» **EXERCISE GOAL**: Reproduce the forum thread below about using a BBQ Guru on a smoker in full, word for word.

# BBQ Guru



## bigmike (Jan 8, 2006)

Anyone using a BBQ Guru to control temps on a smoker? Thinking about adding one to the new pit I'm building. Worried about how well it would work on an offset smoker.


----------



## RedHooker (Jan 13, 2012)

I used one on a large off set reverse flow smoker. Made life easy. I used to cook 5-6 briskets for our local Friday night high school football games. Put them on Thursday night after fire was right, come back in morning, add more fuel, and wait for them to be done.


----------



## bigmike (Jan 8, 2006)

Which fan were you using? Burning all wood?


----------



## bigfishtx (Jul 17, 2007)

Use in on a verticle safe smoker, pretty much does all the work for you.


----------



## manintheboat (Jun 1, 2004)

For a large pit you need the pit bull fan.


----------



## Spots and Dots (May 23, 2004)

Use one on my egg.......best gadget ever.


Sent from my iPad using Tapatalk


----------



## Rodmaster66 (Mar 19, 2007)

I installed one on my offset smoker, and will not use it again, let me explain why (this is just me and may work great for others), I use all wood no charcoal, and I found it to make me produce more bad smoke, once temp dropped and fan kicked on, and I also had to add wood a lot more often, now this will most likely be great for just charcoal when adding a few wood chunks here and there, again just my observation, thanks.


----------



## bigmike (Jan 8, 2006)

That's what I was afraid of.

» **DATASET EXCERPTS**:
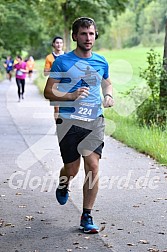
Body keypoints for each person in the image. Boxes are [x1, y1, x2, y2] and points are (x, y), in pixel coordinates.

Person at [44, 17, 114, 234]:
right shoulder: (62, 62)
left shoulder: (101, 61)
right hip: (69, 122)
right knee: (72, 168)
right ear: (75, 36)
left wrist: (108, 95)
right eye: (83, 34)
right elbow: (49, 92)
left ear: (95, 35)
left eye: (91, 33)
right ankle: (64, 183)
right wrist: (71, 95)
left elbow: (107, 81)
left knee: (92, 166)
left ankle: (87, 215)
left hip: (94, 120)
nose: (88, 38)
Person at [44, 36, 65, 122]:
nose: (59, 45)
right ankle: (58, 126)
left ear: (63, 44)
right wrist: (54, 68)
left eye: (60, 43)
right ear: (53, 44)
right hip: (54, 85)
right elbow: (45, 73)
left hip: (66, 84)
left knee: (66, 108)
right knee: (57, 108)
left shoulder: (67, 56)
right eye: (57, 43)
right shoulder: (49, 57)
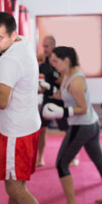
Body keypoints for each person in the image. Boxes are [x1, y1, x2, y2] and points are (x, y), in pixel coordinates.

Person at [0, 12, 47, 204]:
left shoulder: (8, 60)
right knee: (17, 186)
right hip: (30, 124)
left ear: (13, 35)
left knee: (14, 188)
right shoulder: (24, 44)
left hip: (16, 132)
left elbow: (1, 100)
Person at [43, 46, 102, 204]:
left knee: (61, 164)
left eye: (55, 61)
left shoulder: (76, 81)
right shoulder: (68, 74)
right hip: (92, 123)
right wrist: (47, 88)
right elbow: (63, 94)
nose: (53, 65)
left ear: (66, 60)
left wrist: (63, 112)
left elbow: (82, 108)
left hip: (82, 125)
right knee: (99, 161)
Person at [36, 35, 72, 167]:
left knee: (66, 129)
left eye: (46, 46)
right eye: (43, 46)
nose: (44, 49)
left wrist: (53, 74)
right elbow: (30, 61)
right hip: (48, 97)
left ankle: (71, 157)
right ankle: (40, 157)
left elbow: (65, 80)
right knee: (42, 128)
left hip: (60, 98)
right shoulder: (42, 57)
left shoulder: (60, 60)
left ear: (53, 46)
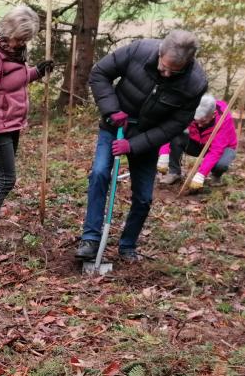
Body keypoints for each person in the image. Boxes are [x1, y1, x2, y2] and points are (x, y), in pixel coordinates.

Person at [75, 30, 208, 262]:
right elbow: (99, 74)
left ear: (187, 63)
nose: (165, 74)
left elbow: (176, 123)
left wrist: (133, 145)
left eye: (173, 72)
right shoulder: (139, 50)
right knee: (99, 174)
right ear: (159, 52)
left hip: (148, 137)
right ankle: (90, 239)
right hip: (114, 125)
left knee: (144, 196)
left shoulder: (195, 83)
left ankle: (128, 245)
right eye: (163, 66)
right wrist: (111, 110)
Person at [0, 5, 53, 216]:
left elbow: (14, 79)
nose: (21, 44)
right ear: (8, 31)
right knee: (8, 178)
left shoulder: (12, 53)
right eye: (19, 39)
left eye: (25, 40)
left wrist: (37, 72)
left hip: (11, 124)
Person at [157, 94, 238, 190]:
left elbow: (216, 150)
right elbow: (171, 128)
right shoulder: (189, 108)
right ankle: (174, 172)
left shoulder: (224, 119)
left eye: (203, 121)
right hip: (198, 142)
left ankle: (216, 175)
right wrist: (164, 153)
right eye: (197, 121)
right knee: (176, 138)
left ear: (213, 114)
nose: (199, 125)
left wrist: (201, 175)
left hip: (222, 147)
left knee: (221, 164)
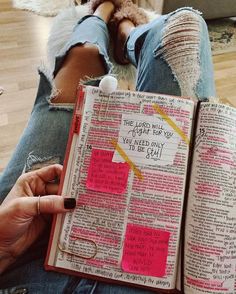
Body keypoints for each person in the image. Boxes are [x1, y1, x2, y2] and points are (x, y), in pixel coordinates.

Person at [0, 0, 216, 292]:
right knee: (184, 29)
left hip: (21, 246)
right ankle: (125, 26)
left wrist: (2, 249)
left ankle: (103, 13)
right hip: (167, 267)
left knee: (83, 57)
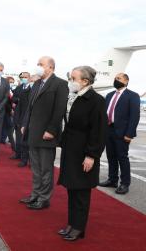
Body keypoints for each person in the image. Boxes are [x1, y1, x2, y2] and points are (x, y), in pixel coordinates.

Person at [57, 66, 107, 241]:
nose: (70, 81)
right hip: (71, 150)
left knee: (82, 192)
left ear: (85, 81)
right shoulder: (74, 97)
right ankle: (72, 223)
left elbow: (99, 131)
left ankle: (79, 228)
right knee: (72, 189)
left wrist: (91, 155)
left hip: (84, 152)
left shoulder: (96, 100)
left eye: (73, 78)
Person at [20, 56, 68, 210]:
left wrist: (51, 130)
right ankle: (35, 194)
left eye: (41, 64)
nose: (38, 66)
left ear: (51, 67)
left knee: (46, 168)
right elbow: (30, 107)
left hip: (47, 134)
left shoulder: (60, 84)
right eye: (37, 64)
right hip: (33, 132)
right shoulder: (37, 83)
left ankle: (44, 198)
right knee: (35, 167)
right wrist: (24, 124)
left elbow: (59, 110)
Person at [99, 73, 140, 195]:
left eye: (119, 79)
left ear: (126, 81)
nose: (116, 80)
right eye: (115, 78)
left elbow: (134, 116)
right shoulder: (109, 95)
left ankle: (124, 183)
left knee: (122, 157)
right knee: (111, 156)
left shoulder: (132, 96)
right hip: (108, 130)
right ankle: (112, 180)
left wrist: (129, 134)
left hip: (122, 133)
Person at [12, 72, 31, 167]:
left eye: (25, 77)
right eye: (22, 77)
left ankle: (25, 159)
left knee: (25, 140)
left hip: (27, 117)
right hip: (18, 116)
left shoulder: (32, 89)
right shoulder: (19, 88)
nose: (24, 78)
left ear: (29, 78)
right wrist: (17, 100)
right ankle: (17, 154)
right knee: (18, 138)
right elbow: (14, 98)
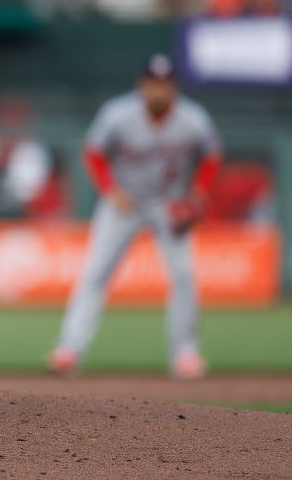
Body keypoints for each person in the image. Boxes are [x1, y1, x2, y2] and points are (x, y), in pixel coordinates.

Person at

» **EXPECTED OUTPUT**:
# BBQ Guru



## bigmike (Jan 8, 2006)

Anyone using a BBQ Guru to control temps on a smoker? Thinking about adding one to the new pit I'm building. Worried about how well it would work on an offset smoker.


----------



## RedHooker (Jan 13, 2012)

I used one on a large off set reverse flow smoker. Made life easy. I used to cook 5-6 briskets for our local Friday night high school football games. Put them on Thursday night after fire was right, come back in morning, add more fuel, and wait for them to be done.


----------



## bigmike (Jan 8, 2006)

Which fan were you using? Burning all wood?


----------



## bigfishtx (Jul 17, 2007)

Use in on a verticle safe smoker, pretty much does all the work for you.


----------



## manintheboat (Jun 1, 2004)

For a large pit you need the pit bull fan.


----------



## Spots and Dots (May 23, 2004)

Use one on my egg.......best gadget ever.


Sent from my iPad using Tapatalk


----------



## Rodmaster66 (Mar 19, 2007)

I installed one on my offset smoker, and will not use it again, let me explain why (this is just me and may work great for others), I use all wood no charcoal, and I found it to make me produce more bad smoke, once temp dropped and fan kicked on, and I also had to add wood a lot more often, now this will most likely be great for just charcoal when adding a few wood chunks here and there, again just my observation, thanks.


----------



## bigmike (Jan 8, 2006)

That's what I was afraid of.